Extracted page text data
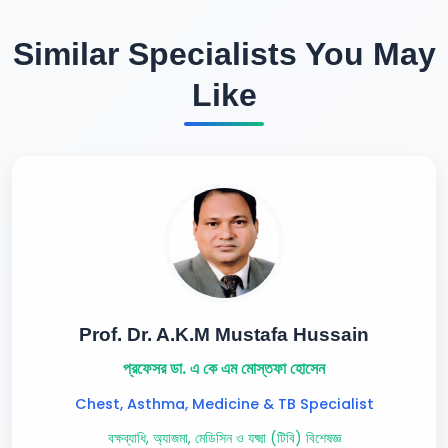
Similar Specialists You May
Like
Prof. Dr. A.K.M Mustafa Hussain
প্রফেসর ডা. এ কে এম মোস্তফা হোসেন
Chest, Asthma, Medicine & TB Specialist
বক্ষব্যাধি, অ্যাজমা, মেডিসিন ও যক্ষ্মা (টিবি) বিশেষজ্ঞ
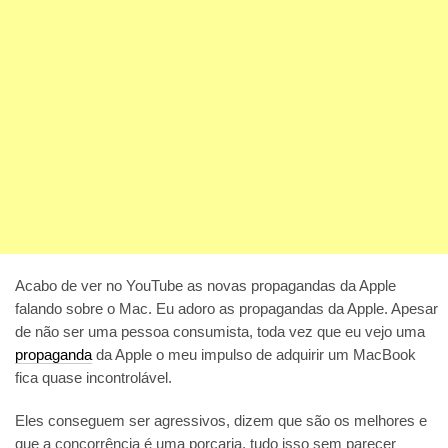
Acabo de ver no YouTube as novas propagandas da Apple
falando sobre o Mac. Eu adoro as propagandas da Apple. Apesar
de não ser uma pessoa consumista, toda vez que eu vejo uma
propaganda
da Apple o meu impulso de adquirir um MacBook
fica quase incontrolável.
Eles conseguem ser agressivos, dizem que são os melhores e
que a concorrência é uma porcaria, tudo isso sem parecer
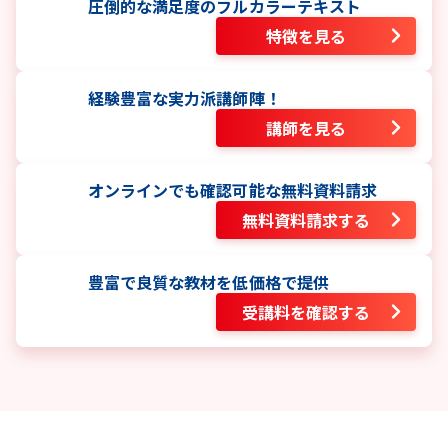
圧倒的な満足度のフルカラーテキスト
特徴を見る
経験豊富な実力派講師陣！
講師を見る
オンラインでも確認可能な無料資料請求
無料資料請求する
豊富で良質な教材を低価格で提供
受講料を確認する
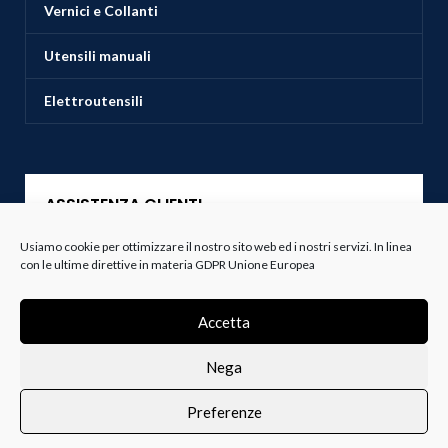
Vernici e Collanti
Utensili manuali
Elettroutensili
ASSISTENZA CLIENTI
Usiamo cookie per ottimizzare il nostro sito web ed i nostri servizi. In linea
Servizio Clienti
con le ultime direttive in materia GDPR Unione Europea
Spedizioni
Accetta
Resi e Recessi
Nega
Termini e Condizioni
Preferenze
0
i i prodotti
Lista dei desideri
Profilo
Carrello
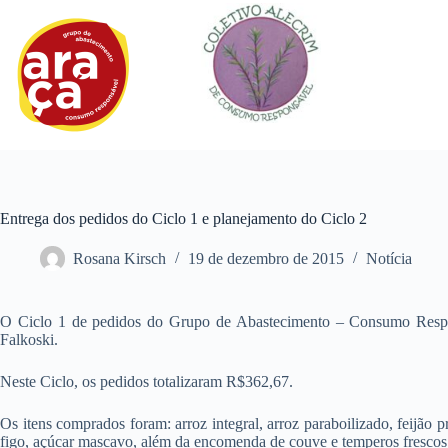
Pular
para
o
conteúdo
Entrega dos pedidos do Ciclo 1 e planejamento do Ciclo 2
Rosana Kirsch
19 de dezembro de 2015
Notícia
O Ciclo 1 de pedidos do Grupo de Abastecimento – Consumo Res
Falkoski.
Neste Ciclo, os pedidos totalizaram R$362,67.
Os itens comprados foram: arroz integral, arroz paraboilizado, feijão pr
figo, açúcar mascavo, além da encomenda de couve e temperos frescos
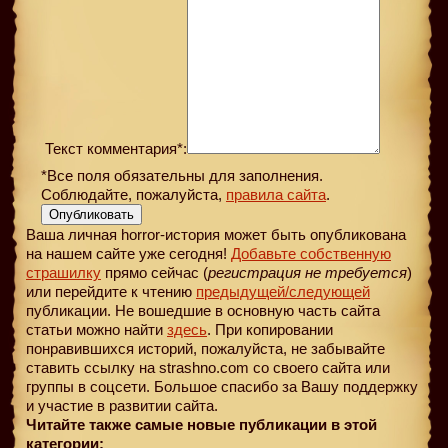
Текст комментария*:
*Все поля обязательны для заполнения.
Соблюдайте, пожалуйста,
правила сайта
.
Опубликовать
Ваша личная horror-история может быть опубликована
на нашем сайте уже сегодня!
Добавьте собственную
страшилку
прямо сейчас (
регистрация не требуется
)
или перейдите к чтению
предыдущей
/следующей
публикации. Не вошедшие в основную часть сайта
статьи можно найти
здесь
. При копировании
понравившихся историй, пожалуйста, не забывайте
ставить ссылку на strashno.com со своего сайта или
группы в соцсети. Большое спасибо за Вашу поддержку
и участие в развитии сайта.
Читайте также самые новые публикации в этой
категории:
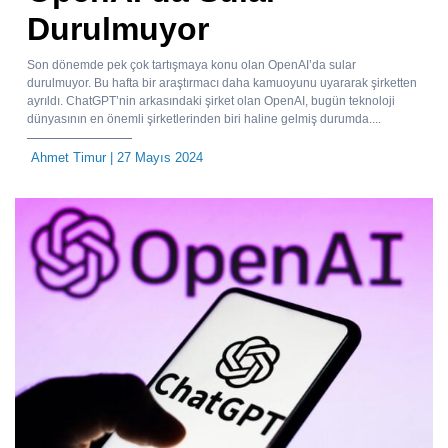
Durulmuyor
Son dönemde pek çok tartışmaya konu olan OpenAI’da sular
durulmuyor. Bu hafta bir araştırmacı daha kamuoyunu uyararak şirketten
ayrıldı. ChatGPT’nin arkasındaki şirket olan OpenAI, bugün teknoloji
dünyasının en önemli şirketlerinden biri haline gelmiş durumda....
Ahmet Timur
| 27 Mayıs 2024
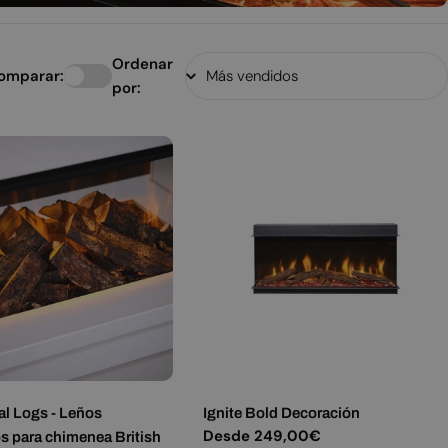
Ordenar
omparar:
por:
al Logs - Leños
Ignite Bold Decoración
Precio
Desde 249,00€
s para chimenea British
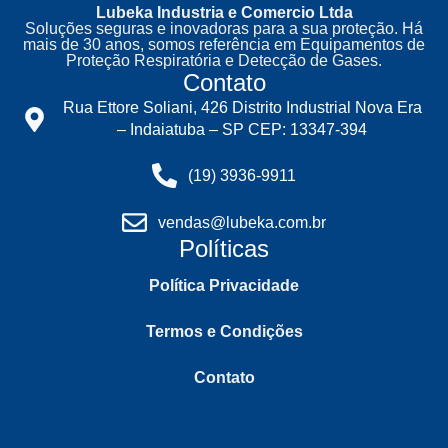
Lubeka Industria e Comercio Ltda
Soluções seguras e inovadoras para a sua proteção. Há
mais de 30 anos, somos referência em Equipamentos de
Proteção Respiratória e Detecção de Gases.
Contato
Rua Ettore Soliani, 426 Distrito Industrial Nova Era
– Indaiatuba – SP CEP: 13347-394
(19) 3936-9911
vendas@lubeka.com.br
Políticas
Política Privacidade
Termos e Condições
Contato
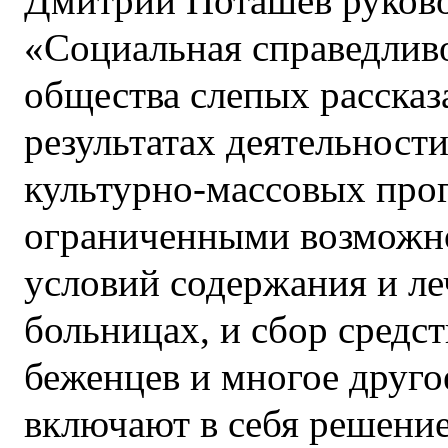
Дмитрий Поташев руково
«Социальная справедливо
общества слепых рассказ
результатах деятельност
культурно-массовых про
ограниченными возможно
условий содержания и ле
больницах, и сбор средст
беженцев и многое друго
включают в себя решение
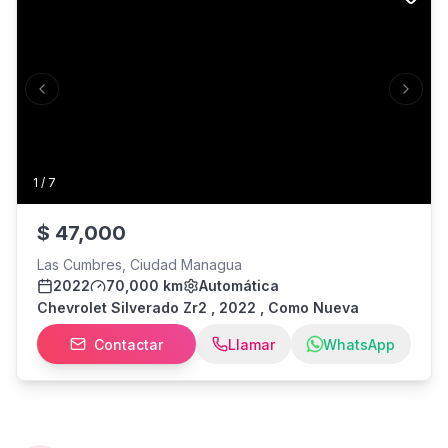
Previous slide
Next s
1
/
7
$
47,000
Las Cumbres, Ciudad Managua
2022
70,000 km
Automática
Chevrolet Silverado Zr2 , 2022 , Como Nueva
Contactar
Llamar
WhatsApp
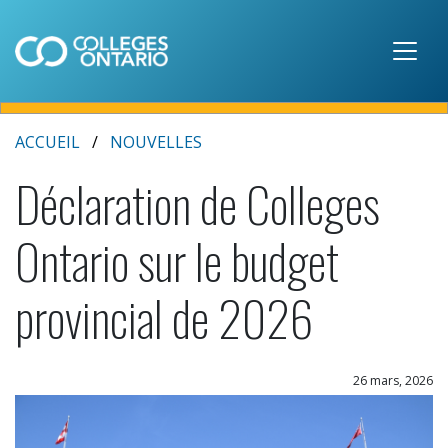
Skip to main content
ACCUEIL
NOUVELLES
Déclaration de Colleges
Ontario sur le budget
provincial de 2026
26 mars, 2026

Work instruction
Count the lines in the rows above that contain the string "pedidos", with case counting, and reply with the number only.

Response
3